Et si cette monnaie papier avait été convertie en or ?
La chute de la valeur de la monnaie papier de 1912 à nos jours est donc colossale, due aux dévaluations successives. Mais si, en 1912, notre billet de banque de 100 francs, qui permettait alors d’acheter 250 kg de pain, avait été échangé contre de l’or, quelle valeur aurait-il aujourd’hui ?
Les 100 francs de l’époque équivalaient à 5 pièces de 20 francs « Napoléon », soit 32,25 g. A ce jour, ils vaudraient donc environ 1780 € (au cours de l’or actuel), ce qui permettrait d’acheter beaucoup de baguettes de pain.
Le billet de banque, s’il avait été échangé à l’époque contre de l’argent, aurait été converti en 20 pièces de 5 francs argent écu. Il vaudrait donc environ 410 € (au cours de l’argent actuel) aujourd’hui.
Posséder de l’or aurait ici permis d’éviter de diviser son capital de départ par 10 000.

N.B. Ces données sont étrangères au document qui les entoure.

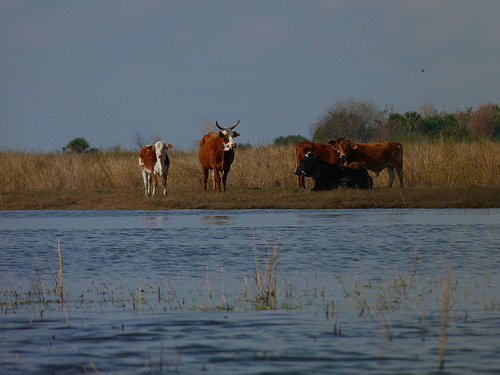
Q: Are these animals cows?
A: Yes, all the animals are cows.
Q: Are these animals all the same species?
A: Yes, all the animals are cows.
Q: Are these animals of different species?
A: No, all the animals are cows.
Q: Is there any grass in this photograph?
A: Yes, there is grass.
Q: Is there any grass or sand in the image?
A: Yes, there is grass.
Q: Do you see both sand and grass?
A: No, there is grass but no sand.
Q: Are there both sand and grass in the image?
A: No, there is grass but no sand.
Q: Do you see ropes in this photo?
A: No, there are no ropes.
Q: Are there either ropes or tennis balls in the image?
A: No, there are no ropes or tennis balls.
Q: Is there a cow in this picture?
A: Yes, there is a cow.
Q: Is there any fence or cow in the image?
A: Yes, there is a cow.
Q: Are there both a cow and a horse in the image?
A: No, there is a cow but no horses.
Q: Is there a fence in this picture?
A: No, there are no fences.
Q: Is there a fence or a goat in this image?
A: No, there are no fences or goats.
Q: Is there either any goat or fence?
A: No, there are no fences or goats.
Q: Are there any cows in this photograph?
A: Yes, there is a cow.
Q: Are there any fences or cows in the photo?
A: Yes, there is a cow.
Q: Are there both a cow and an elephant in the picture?
A: No, there is a cow but no elephants.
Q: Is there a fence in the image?
A: No, there are no fences.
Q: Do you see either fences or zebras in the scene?
A: No, there are no fences or zebras.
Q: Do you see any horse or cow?
A: Yes, there is a cow.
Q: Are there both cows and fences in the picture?
A: No, there is a cow but no fences.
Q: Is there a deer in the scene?
A: No, there is no deer.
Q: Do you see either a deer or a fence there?
A: No, there are no deer or fences.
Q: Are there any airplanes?
A: Yes, there is an airplane.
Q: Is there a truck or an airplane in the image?
A: Yes, there is an airplane.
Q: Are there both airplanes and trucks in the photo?
A: No, there is an airplane but no trucks.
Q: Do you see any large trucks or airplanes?
A: Yes, there is a large airplane.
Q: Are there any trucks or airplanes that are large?
A: Yes, the airplane is large.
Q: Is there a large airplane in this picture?
A: Yes, there is a large airplane.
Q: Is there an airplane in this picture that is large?
A: Yes, there is an airplane that is large.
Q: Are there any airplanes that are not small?
A: Yes, there is a large airplane.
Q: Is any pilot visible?
A: No, there are no pilots.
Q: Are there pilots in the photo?
A: No, there are no pilots.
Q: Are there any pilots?
A: No, there are no pilots.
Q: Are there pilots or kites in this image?
A: No, there are no pilots or kites.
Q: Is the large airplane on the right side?
A: Yes, the plane is on the right of the image.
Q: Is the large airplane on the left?
A: No, the airplane is on the right of the image.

L’or, la véritable réserve de valeur face à une monnaie qui vaut inexorablement de moins en moins
À titre indicatif, d’après des tablettes d’argile datant de l’Égypte antique répertoriant des comptes d’échange de marchandises, en 1 458 av. J.-C., un peu moins de deux onces d’or permettaient d’acheter un bœuf… Et c’est toujours le cas aujourd’hui, 3 500 ans plus tard. La preuve, s’il en fallait, qu’acheter de l’or ou de l’argent permet donc de se protéger d’un éventuel effondrement de la valeur de la monnaie papier.